PHoM's resource centre serves as a hub for musicians, scholars, academics, students, and anyone passionate about Penang's cultural heritage. It houses a collection of more than 30,000 mixed media items, including thousands of photographs, over 15,000 vinyl records, reel tapes, audio files featuring rare oral histories, books, magazines, journals, radios and music instruments.

===Projects===
The resource centre has organised, produced and contributed to a number of research projects, exhibitions, documentaries and archives. Among the highlights are:

- Echoes, Shadows & Footprints: A Symposium on Sustainability, Mobility and Nationalism in Malaysian Performing Arts and Culture.
- Hingga Akhir Nanti – A research documentary on The Alleycats by Nor Hazlin Nor Salam.
- A research documentary titled Jimmy Boyle: The Man and His Music.
- Bayangnya itu Timbul Tenggelam: An exhibition by Ilham Gallery exploring Malaysia's photographic history.
- Penang Players Visual Archive.

===Articles & Publications===
- Penang – Motherland of Musicians
- A Very Brief Note on Entertainment Magazines in Malaysia
- Global Movements, Local Sounds: Nusantara Music and Artists Overseas
- “Listeners Calling”: Radio Enters its Second Century in Malaysia
- Radio Request Cards: A Blast from the Past
- Remembering Penang’s Municipal Band
- Indian Music and Arts in Malaysia Have Many Roots
- Echoes, Shadows & Footprints: A Symposium on the Upkeep of the Arts
- Jimmy Boyle: The Man and His Music
- Record Covers From the PHoM Vault: A Visual Journey
- From the Archives: Music and the Formation of Malaysia

==International Recognition==
- showcased as one of the case studies in the publication of Backstage: Managing creativity and the arts in South-East Asia
- hosted conference on ‘navigating (un) sustainability’, organised by the International Association for the Study of Popular Music, Southeast Asia branch (IASPM-SEA) and the International Council for Traditional Music, Malaysia National Committee (ICTM-Malaysia).

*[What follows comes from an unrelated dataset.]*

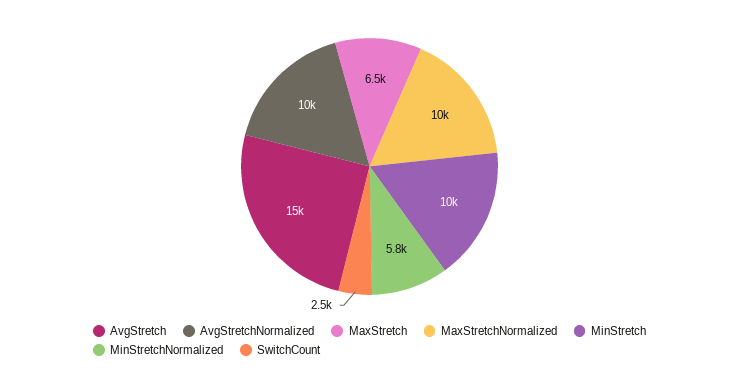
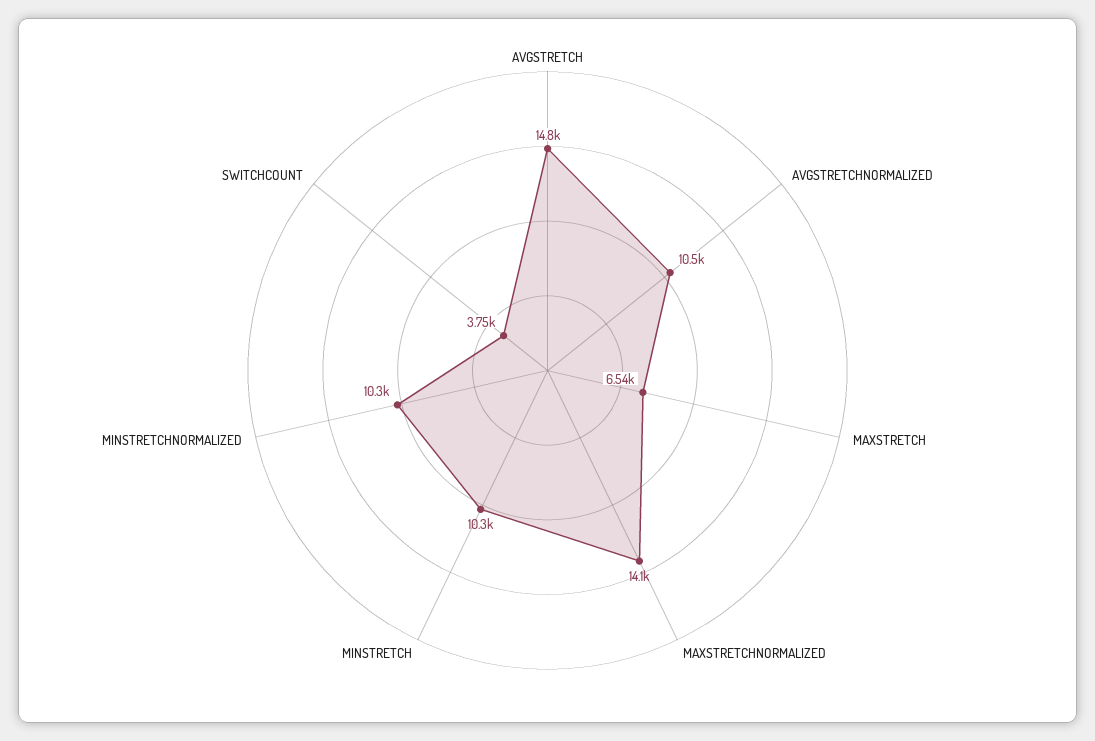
MaxStretchNormalized: 10000 -> 14100
MinStretchNormalized: 5800 -> 10300
SwitchCount: 2500 -> 3750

==Funding and Legal Issues==

The project (PHoM) was awarded a grant of RM 3 million over 3 years in 2016 through the Penang State government and the Penang Water Supply Corporation.

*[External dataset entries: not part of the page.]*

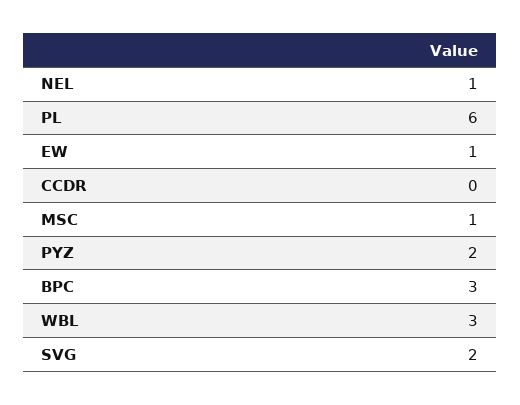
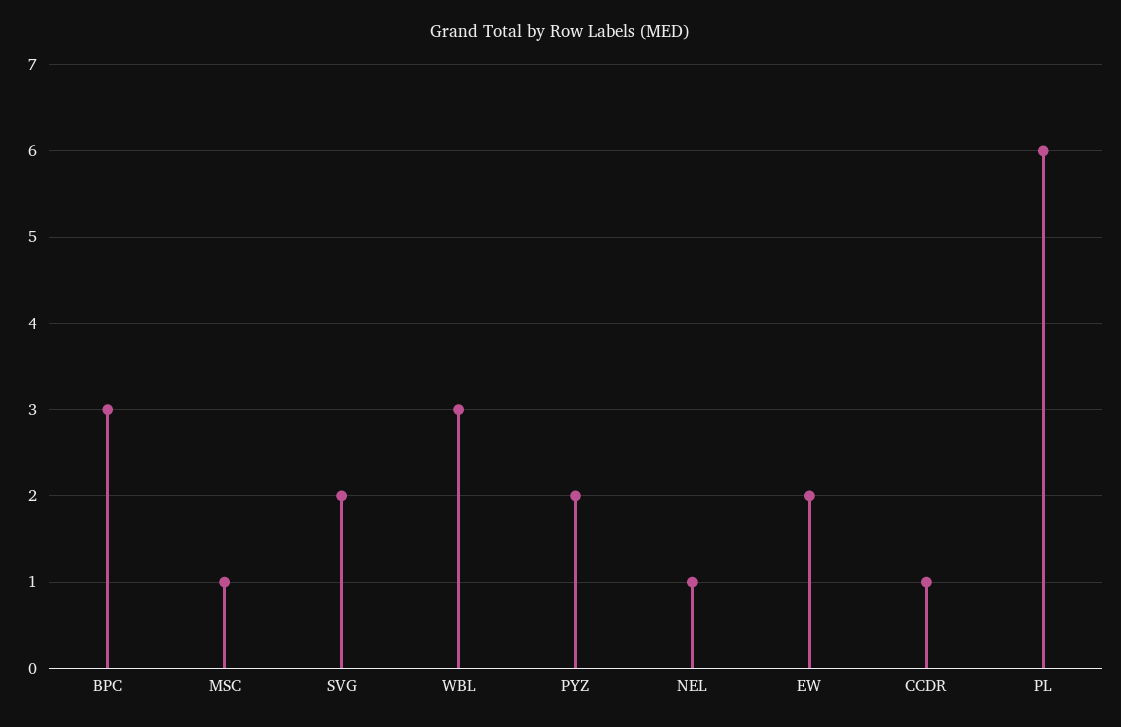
EW: 1 -> 2
CCDR: 0 -> 1

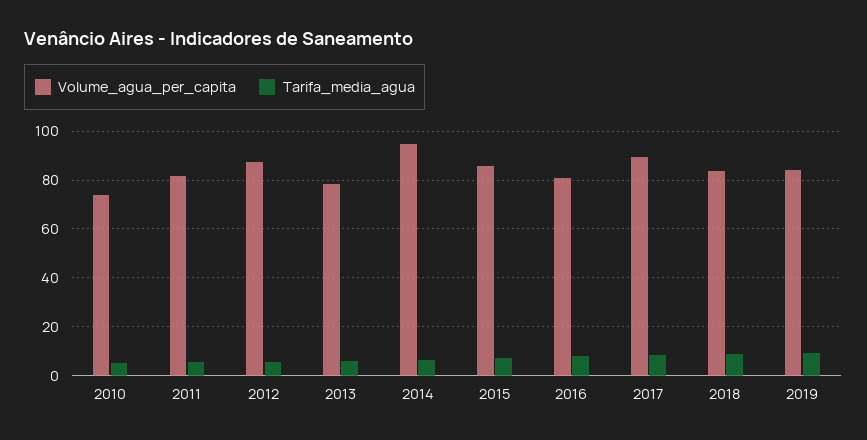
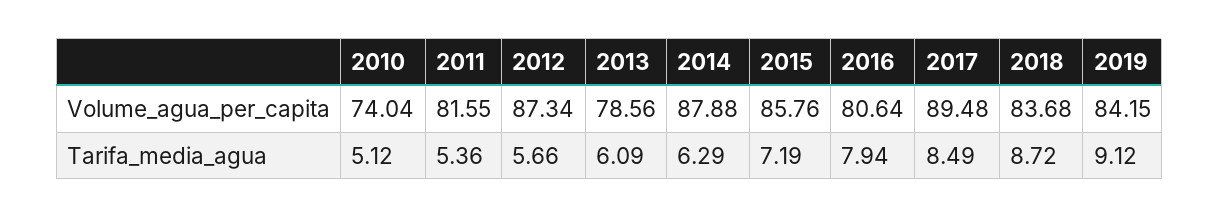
Volume_agua_per_capita, 2014: 95 -> 87.88

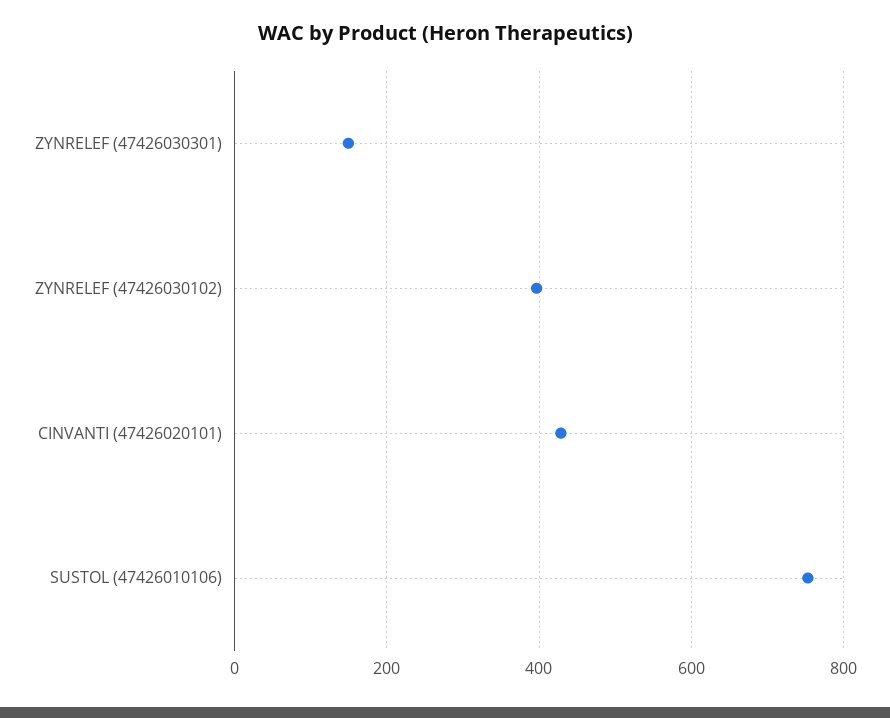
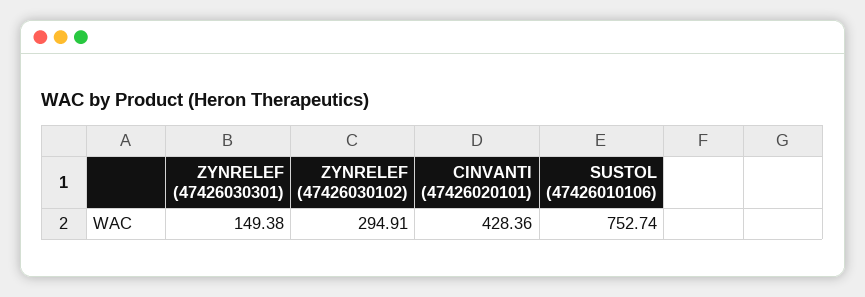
ZYNRELEF (47426030102): 400 -> 294.91

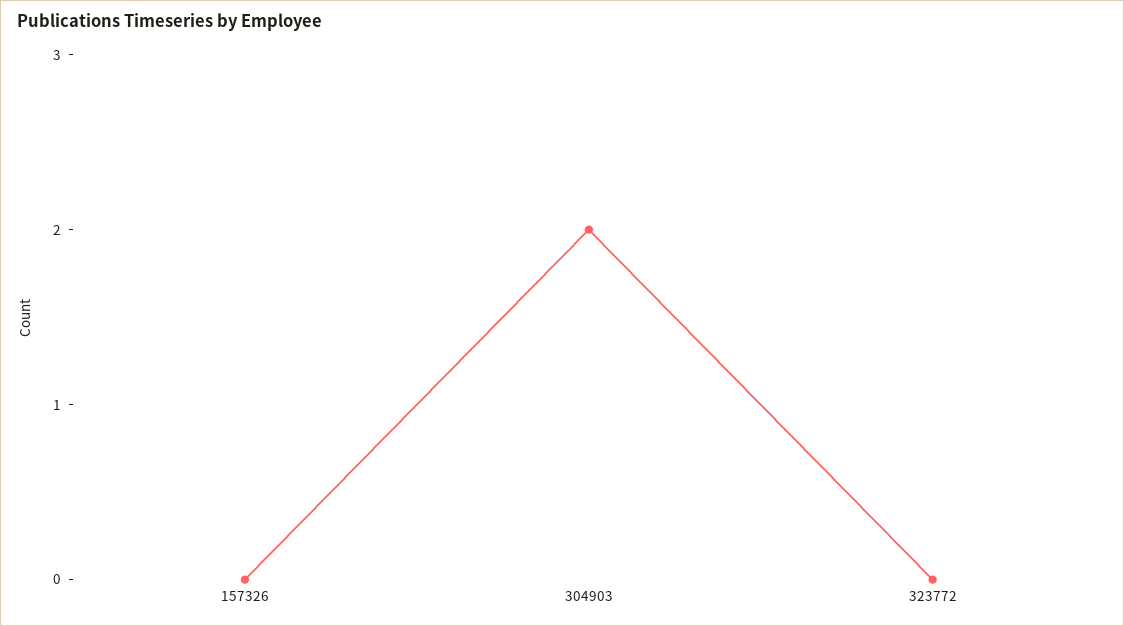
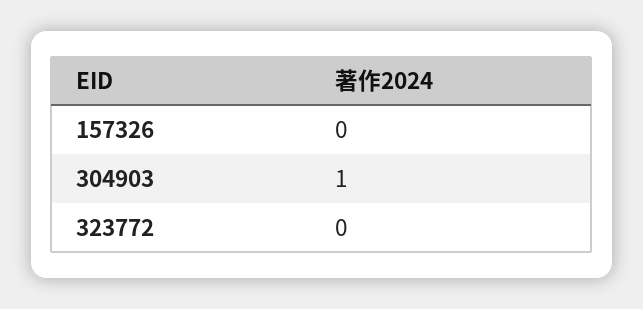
304903: 2 -> 1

From 2020 to 2022, the project received an annual grant of RM 500,000 from the Penang State government. However the grants were significantly delayed. The drop in visitors during the COVID-19 lockdown and delayed funds lead to payment disruptions and a legal dispute with the rental company over outstanding rent for the premise.

On the 13th of February 2024, PHoM announced on its social media accounts of its imminent closure due to financial struggles. It closed its doors on the 16th of March 2024 after more than seven years.